Congratulations on the forward leap.
In reply to Stu Lasswell :
Drilled ones make a pretty neat whistling sound too. Boy I changed a lot of them on FF2000 cars in the day...
Progress is being made, now that most of the hardware is at hand. As the front suspension requires a bit of rebuilding still, much of it "messy", what with packing bearings with grease and all, I chose instead to work on the rear suspension. As all the bushes were in place, it required only fitting them to the frame and inserting the new bolts... but the new poly bushes are stiffer and more "full" than the original, and required considerable "encouragement" to position correctly. Of course then I couldn't resist seeing how it will look with the new Goodparts axles and alloy hubs in place. I can't actually install them yet, not having my R200 differential, so I inserted a "pumpkin" from an alternate source. It's open rather than an"LSD", although I can't rule out the use of LSD on the part of the designers!
Got to work a bit on the front suspension fitment. If there was a 50/50 chance of assembling it wrong, that was how it went. I got the odd nylon bushings Triumph uses into the lower arms, only to realize that those weird "cup" washers go in behind the bushing rim, so I had to knock out the steel tube and pry out the bushings and start over. Then I installed the upper A-arm ("U"-arm?) and of course grabbed the right-side one... oddly enough the upright didn't line up. They looked the same, but clearly aren't, due to the aforementioned caster.
While I was at it I tried out the old Spax shocks/springs on the back (minus the axles). Looks like something's missing... they did use dual shockers on the back of earlier models.

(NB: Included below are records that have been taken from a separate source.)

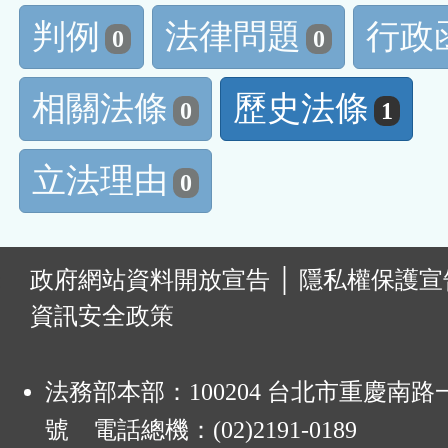
判例
法律問題
行政
0
0
相關法條
歷史法條
0
1
立法理由
0
:
政府網站資料開放宣告
│
隱私權保護宣
資訊安全政策
法務部本部：100204 台北市重慶南路一
號 電話總機：(02)2191-0189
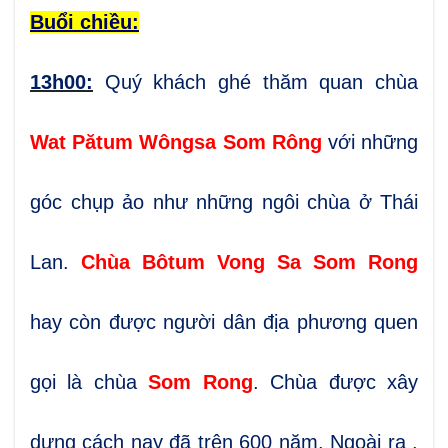
Buổi chiều:
13h00:
Quý khách ghé thăm quan chùa
Wat Pătum Wôngsa Som Rông
với những
góc chụp ảo như những ngôi chùa ở Thái
Lan.
Chùa Bôtum Vong Sa Som Rong
hay còn được người dân địa phương quen
gọi là chùa
Som Rong
. Chùa được xây
dựng cách nay đã trên 600 năm. Ngoài ra ,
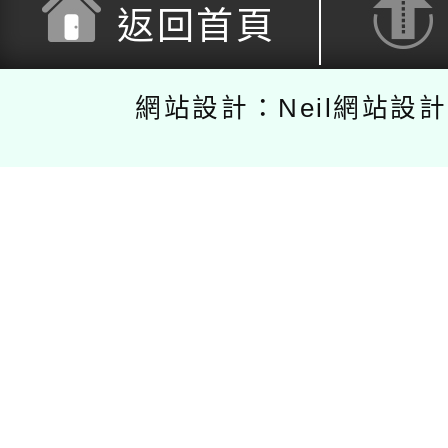
返回首頁
網站設計：Neil網站設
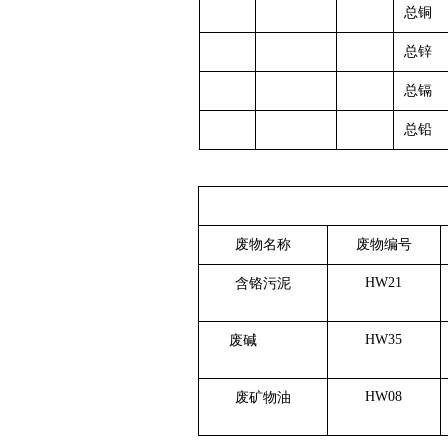
总铜
总锌
总镉
总铅
废物名称
废物编号
HW21
含铬污泥
HW35
废碱
HW08
废矿物油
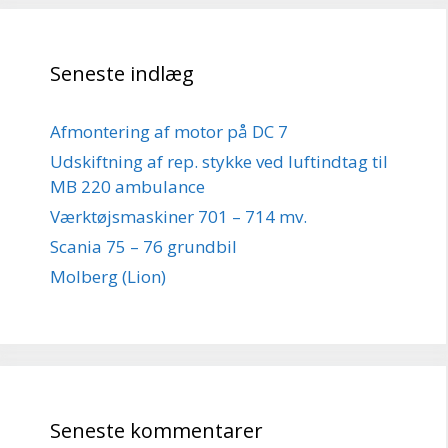
Seneste indlæg
Afmontering af motor på DC 7
Udskiftning af rep. stykke ved luftindtag til
MB 220 ambulance
Værktøjsmaskiner 701 – 714 mv.
Scania 75 – 76 grundbil
Molberg (Lion)
Seneste kommentarer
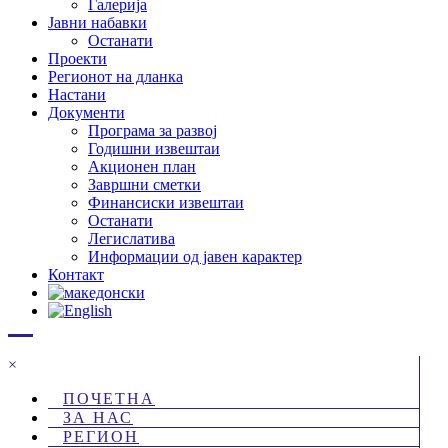
Галерија
Јавни набавки
Останати
Проекти
Регионот на дланка
Настани
Документи
Програма за развој
Годишни извештаи
Акционен план
Завршни сметки
Финансиски извештаи
Останати
Легислатива
Информации од јавен карактер
Контакт
×
ПОЧЕТНА
ЗА НАС
РЕГИОН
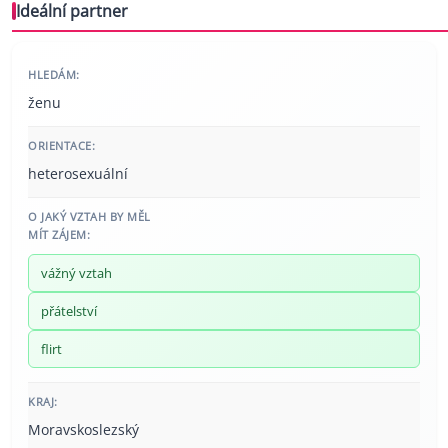
Ideální partner
HLEDÁM:
ženu
ORIENTACE:
heterosexuální
O JAKÝ VZTAH BY MĚL
MÍT ZÁJEM:
vážný vztah
přátelství
flirt
KRAJ:
Moravskoslezský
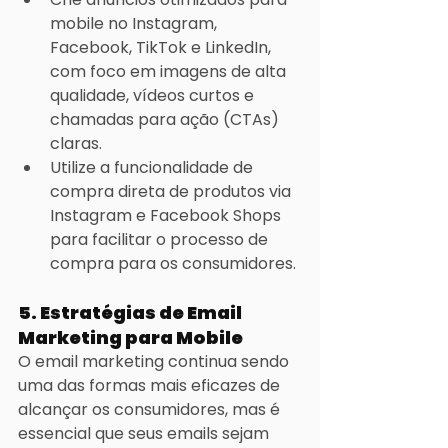
mobile no Instagram, 
Facebook, TikTok e LinkedIn, 
com foco em imagens de alta 
qualidade, vídeos curtos e 
chamadas para ação (CTAs) 
claras.
Utilize a funcionalidade de 
compra direta de produtos via 
Instagram e Facebook Shops 
para facilitar o processo de 
compra para os consumidores.
5. Estratégias de Email 
Marketing para Mobile
O email marketing continua sendo 
uma das formas mais eficazes de 
alcançar os consumidores, mas é 
essencial que seus emails sejam 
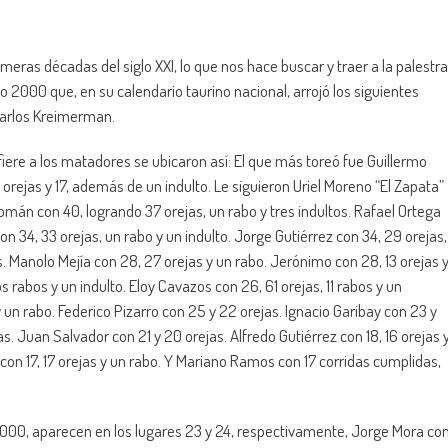
imeras décadas del siglo XXI, lo que nos hace buscar y traer a la palestra
2000 que, en su calendario taurino nacional, arrojó los siguientes
 Carlos Kreimerman.
fiere a los matadores se ubicaron así: El que más toreó fue Guillermo
 orejas y 17, además de un indulto. Le siguieron Uriel Moreno “El Zapata”
omán con 40, logrando 37 orejas, un rabo y tres indultos. Rafael Ortega
con 34, 33 orejas, un rabo y un indulto. Jorge Gutiérrez con 34, 29 orejas,
s. Manolo Mejía con 28, 27 orejas y un rabo. Jerónimo con 28, 13 orejas 
s rabos y un indulto. Eloy Cavazos con 26, 61 orejas, 11 rabos y un
y un rabo. Federico Pizarro con 25 y 22 orejas. Ignacio Garibay con 23 y
s. Juan Salvador con 21 y 20 orejas. Alfredo Gutiérrez con 18, 16 orejas 
con 17, 17 orejas y un rabo. Y Mariano Ramos con 17 corridas cumplidas,
2000, aparecen en los lugares 23 y 24, respectivamente, Jorge Mora co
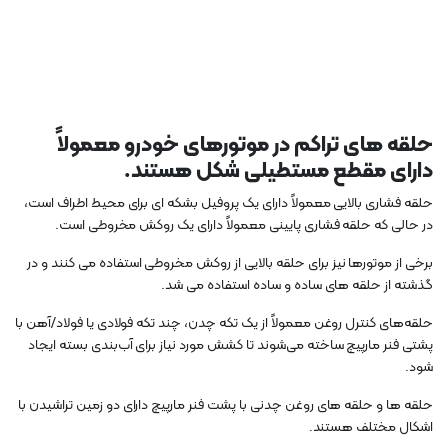
حلقه های تراکم در موتورهای خودرو معمولاً
دارای مقطع مستطیلی شکل هستند.
حلقه فشاری بالایی معمولاً دارای یک پروفیل بشکه ای برای محیط اطراف است،
در حالی که حلقه فشاری پایینی معمولاً دارای یک روکش مخروطی است.
برخی از موتورها نیز برای حلقه بالایی از روکش مخروطی استفاده می کنند و در
گذشته از حلقه های ساده و ساده استفاده می شد.
حلقه‌های کنترل روغن معمولاً از یک تکه چدن، چند تکه فولادی یا فولاد/آهن با
پشتی فنر مارپیچ ساخته می‌شوند تا کشش مورد نیاز برای آب‌بندی بسته ایجاد
شود.
حلقه ها و حلقه های روغن چدنی با پشت فنر مارپیچ دارای دو زمین تراشیدن با
اشکال مختلف هستند.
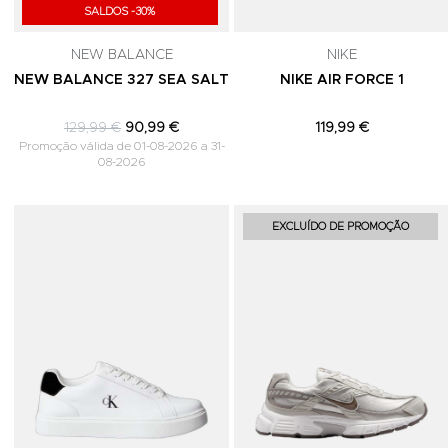
SALDOS -30%
NEW BALANCE
NIKE
NEW BALANCE 327 SEA SALT
NIKE AIR FORCE 1
129,99 €
90,99 €
119,99 €
Promoção válida de 01-08-2026 a 31-
08-2026
Adicionar aos Favoritos
EXCLUÍDO DE PROMOÇÃO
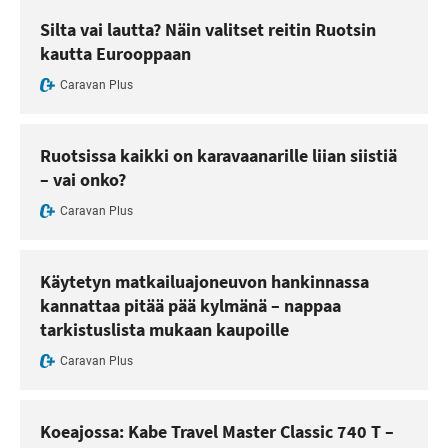
Silta vai lautta? Näin valitset reitin Ruotsin
kautta Eurooppaan
Caravan Plus
Ruotsissa kaikki on karavaanarille liian siistiä
– vai onko?
Caravan Plus
Käytetyn matkailuajoneuvon hankinnassa
kannattaa pitää pää kylmänä – nappaa
tarkistuslista mukaan kaupoille
Caravan Plus
Koeajossa: Kabe Travel Master Classic 740 T –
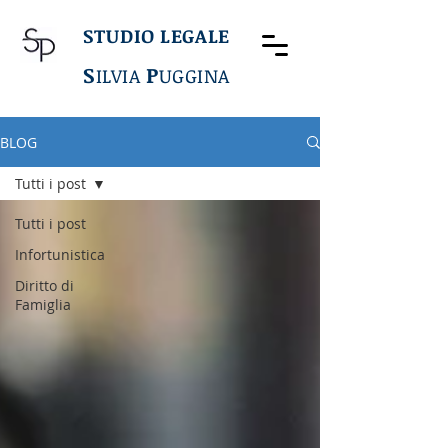
STUDIO LEGALE
S
P
ILVIA
UGGINA
BLOG
Tutti i post
Tutti i post
Infortunistica
Diritto di
Famiglia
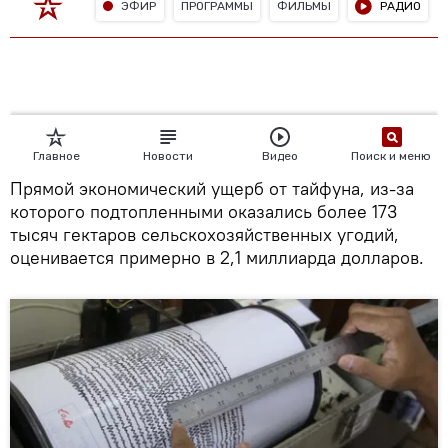
Прямой экономический ущерб от тайфуна, из-за
которого подтопленными оказались более 173
тысяч гектаров сельскохозяйственных угодий,
оценивается примерно в 2,1 миллиарда долларов.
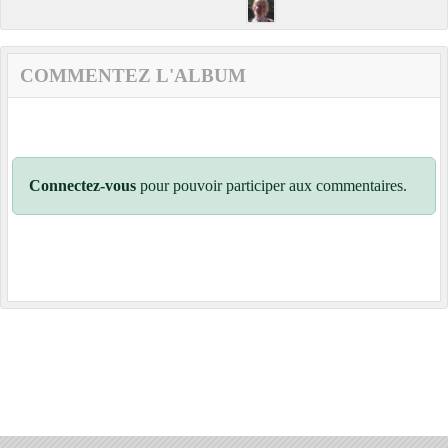
COMMENTEZ L'ALBUM
Connectez-vous
pour pouvoir participer aux commentaires.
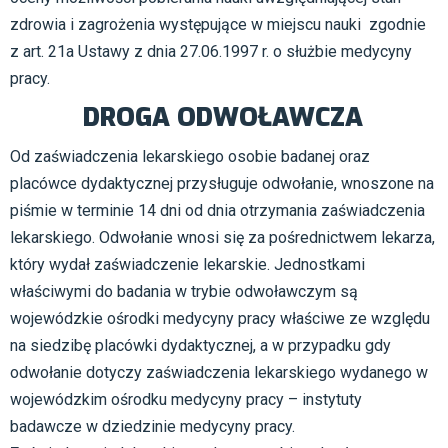
zdrowia i zagrożenia występujące w miejscu nauki zgodnie
z art. 21a Ustawy z dnia 27.06.1997 r. o służbie medycyny
pracy.
DROGA ODWOŁAWCZA
Od zaświadczenia lekarskiego osobie badanej oraz
placówce dydaktycznej przysługuje odwołanie, wnoszone na
piśmie w terminie 14 dni od dnia otrzymania zaświadczenia
lekarskiego. Odwołanie wnosi się za pośrednictwem lekarza,
który wydał zaświadczenie lekarskie. Jednostkami
właściwymi do badania w trybie odwoławczym są
wojewódzkie ośrodki medycyny pracy właściwe ze względu
na siedzibę placówki dydaktycznej, a w przypadku gdy
odwołanie dotyczy zaświadczenia lekarskiego wydanego w
wojewódzkim ośrodku medycyny pracy – instytuty
badawcze w dziedzinie medycyny pracy.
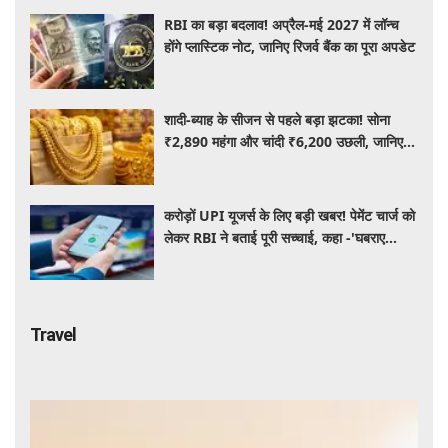
RBI का बड़ा बदलाव! अप्रैल-मई 2027 में लॉन्च
होंगे प्लास्टिक नोट, जानिए रिजर्व बैंक का पूरा अपडेट
शादी-ब्याह के सीजन से पहले बड़ा झटका! सोना
₹2,890 महंगा और चांदी ₹6,200 उछली, जानिए
आज के ताजा भाव
करोड़ों UPI यूजर्स के लिए बड़ी खबर! पेमेंट चार्ज को
लेकर RBI ने बताई पूरी सच्चाई, कहा -'घबराए
नहीं....'
Travel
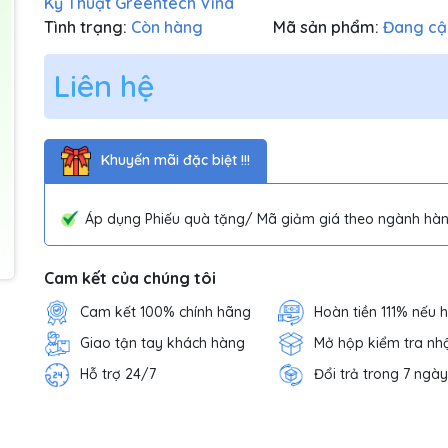
Kỹ Thuật Greentech Vina
Tình trạng:
Còn hàng
Mã sản phẩm:
Đang cậ
Liên hệ
Khuyến mãi đặc biệt !!!
Áp dụng Phiếu quà tặng/ Mã giảm giá theo ngành hàn
Cam kết của chúng tôi
Cam kết 100% chính hãng
Hoàn tiền 111% nếu 
Giao tận tay khách hàng
Mở hộp kiểm tra nh
Hỗ trợ 24/7
Đổi trả trong 7 ngày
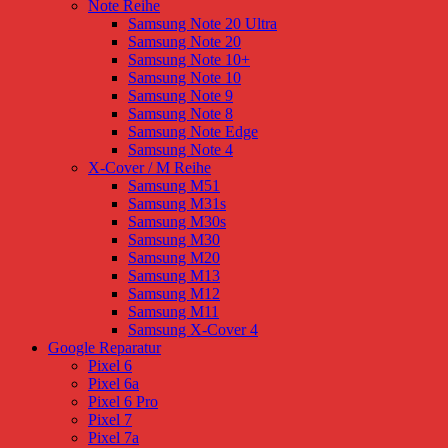
Note Reihe
Samsung Note 20 Ultra
Samsung Note 20
Samsung Note 10+
Samsung Note 10
Samsung Note 9
Samsung Note 8
Samsung Note Edge
Samsung Note 4
X-Cover / M Reihe
Samsung M51
Samsung M31s
Samsung M30s
Samsung M30
Samsung M20
Samsung M13
Samsung M12
Samsung M11
Samsung X-Cover 4
Google Reparatur
Pixel 6
Pixel 6a
Pixel 6 Pro
Pixel 7
Pixel 7a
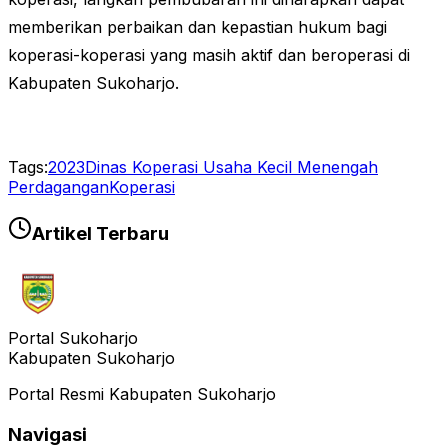
memberikan perbaikan dan kepastian hukum bagi
koperasi-koperasi yang masih aktif dan beroperasi di
Kabupaten Sukoharjo.
Tags:
2023
Dinas Koperasi Usaha Kecil Menengah
Perdagangan
Koperasi
Artikel Terbaru
Portal Sukoharjo
Kabupaten Sukoharjo
Portal Resmi Kabupaten Sukoharjo
Navigasi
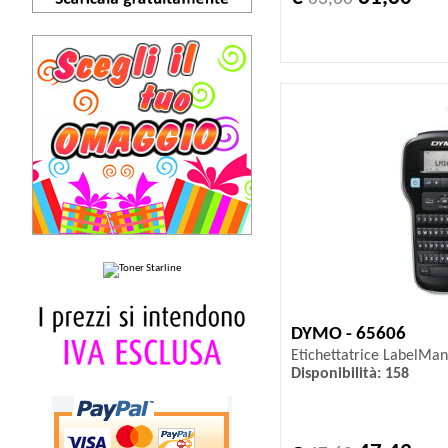
DYMO - 65606
Etichettatrice LabelMa
Disponibilità: 158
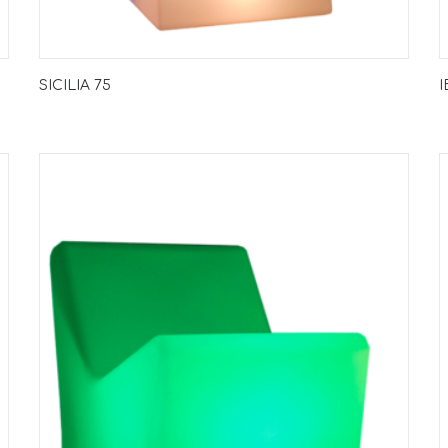
SICILIA 75
I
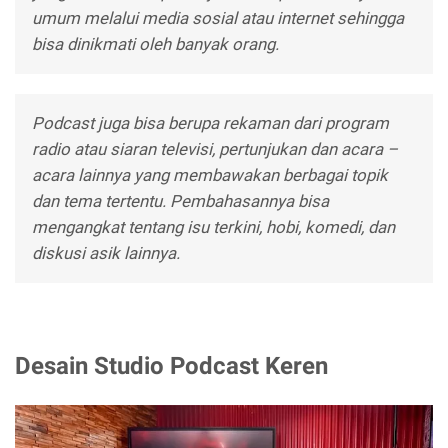
umum melalui media sosial atau internet sehingga
bisa dinikmati oleh banyak orang.
Podcast juga bisa berupa rekaman dari program
radio atau siaran televisi, pertunjukan dan acara –
acara lainnya yang membawakan berbagai topik
dan tema tertentu. Pembahasannya bisa
mengangkat tentang isu terkini, hobi, komedi, dan
diskusi asik lainnya.
Desain Studio Podcast Keren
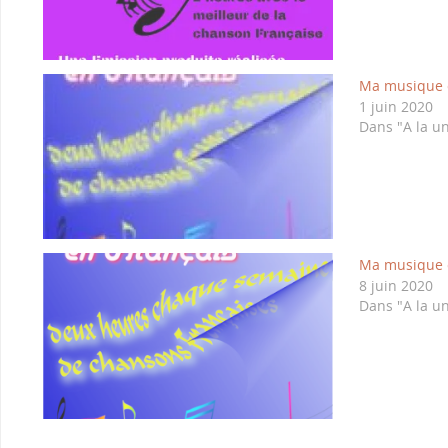
Ma musique c
1 juin 2020
Dans "A la u
Ma musique c
8 juin 2020
Dans "A la u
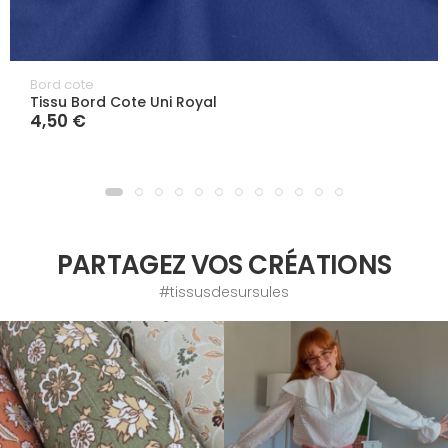
Bord cote
Tissu Bord Cote Uni Royal
4,50 €
PARTAGEZ VOS CRÉATIONS
#tissusdesursules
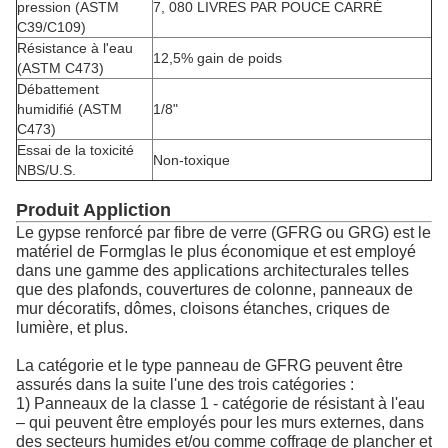
pression (ASTM
7, 080 LIVRES PAR POUCE CARRÉ
C39/C109)
Résistance à l'eau
12,5% gain de poids
(ASTM C473)
Débattement
humidifié (ASTM
1/8"
C473)
Essai de la toxicité
Non-toxique
NBS/U.S.
Produit Appliction
Le gypse renforcé par fibre de verre (GFRG ou GRG) est le
matériel de Formglas le plus économique et est employé
dans une gamme des applications architecturales telles
que des plafonds, couvertures de colonne, panneaux de
mur décoratifs, dômes, cloisons étanches, criques de
lumière, et plus.
La catégorie et le type panneau de GFRG peuvent être
assurés dans la suite l'une des trois catégories :
1) Panneaux de la classe 1 - catégorie de résistant à l'eau
– qui peuvent être employés pour les murs externes, dans
des secteurs humides et/ou comme coffrage de plancher et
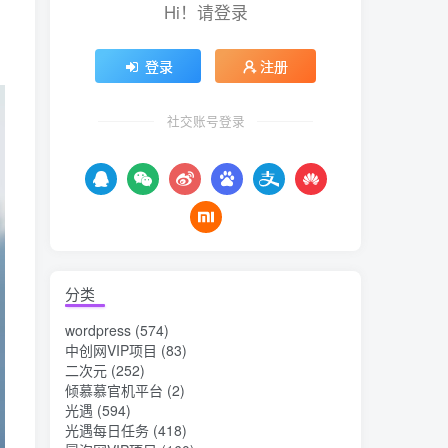
Hi！请登录
登录
注册
社交账号登录
分类
wordpress
(574)
中创网VIP项目
(83)
二次元
(252)
倾慕慕官机平台
(2)
光遇
(594)
光遇每日任务
(418)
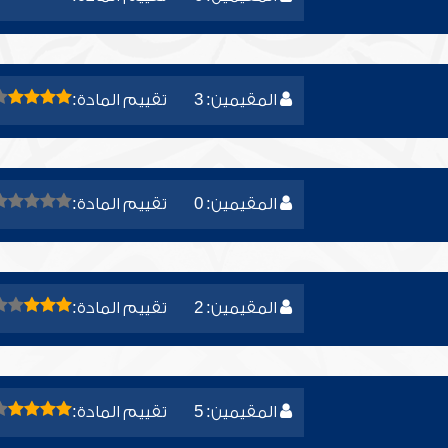
المقيمين: 3
تقييم المادة:
المقيمين: 0
تقييم المادة:
المقيمين: 2
تقييم المادة:
المقيمين: 5
تقييم المادة:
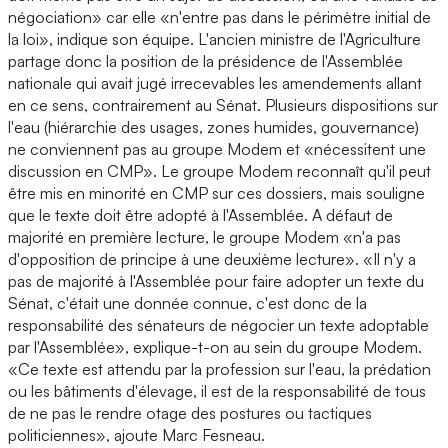
négociation» car elle «n'entre pas dans le périmètre initial de
la loi», indique son équipe. L'ancien ministre de l'Agriculture
partage donc la position de la présidence de l'Assemblée
nationale qui avait jugé irrecevables les amendements allant
en ce sens, contrairement au Sénat. Plusieurs dispositions sur
l'eau (hiérarchie des usages, zones humides, gouvernance)
ne conviennent pas au groupe Modem et «nécessitent une
discussion en CMP». Le groupe Modem reconnaît qu'il peut
être mis en minorité en CMP sur ces dossiers, mais souligne
que le texte doit être adopté à l'Assemblée. A défaut de
majorité en première lecture, le groupe Modem «n'a pas
d'opposition de principe à une deuxième lecture». «Il n'y a
pas de majorité à l'Assemblée pour faire adopter un texte du
Sénat, c'était une donnée connue, c'est donc de la
responsabilité des sénateurs de négocier un texte adoptable
par l'Assemblée», explique-t-on au sein du groupe Modem.
«Ce texte est attendu par la profession sur l'eau, la prédation
ou les bâtiments d'élevage, il est de la responsabilité de tous
de ne pas le rendre otage des postures ou tactiques
politiciennes», ajoute Marc Fesneau.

Maybe one of you Triumph guys out there in GRM-land can help me... I've been searching locally, to no avail, for replacement front lug bolts (studs) that are 1/2" to 3/4" longer, so I can use spacers with alloy rims. I know they're 7/16"-20, but can't seem to find any with the right diameter knurled part. Do any of you know a good source, or the Dorman part #for some longer studs?
Looks really good. Way better than the atomic E36 M3-show going on in my garage right now.
Make sure you put some washers on those upper ball-joint bolts!!
Those 1/2-20 a-arm bolts look too short - the thread needs to clear the lock-nut or it won't lock properly. Three threads exposed is the aircraft-mechanic rule-of-thumb. Maybe they're not tight yet.
I bought long ARP wheel studs in 7/16-20 from Richard Good. He has them for the original hubs too, though you have to drill out the holes a little.
You have the rear shocks right. People have set up dual shocks on these cars, but I don't think it's necessary.
Our frame / suspension color schemes are opposites - fun!
I appreciate your comments, Scott. Sorry to hear you're facing issues in your build. Yes, I know that's the way the rear shocks go, I'm just saying it looks like something's missing, although the rear mount is for the body/seat belt retractor fitting. As to the bolts, none of the suspension mounts are tightened, and won't be until it gets weight on sufficient to establish ride height and position so I don't shear the bushings. And the ball joint bolts are just stuck in until I can get new bolts/washers/nuts. Glad you're following, and please comment on anything that looks wrong or could be improved on (other than welding... I know where you stand on that score)!
In case you plan to do anything to the sway bar, other than to reassemble it.
I can also provide a drawing for Heim joint drop links.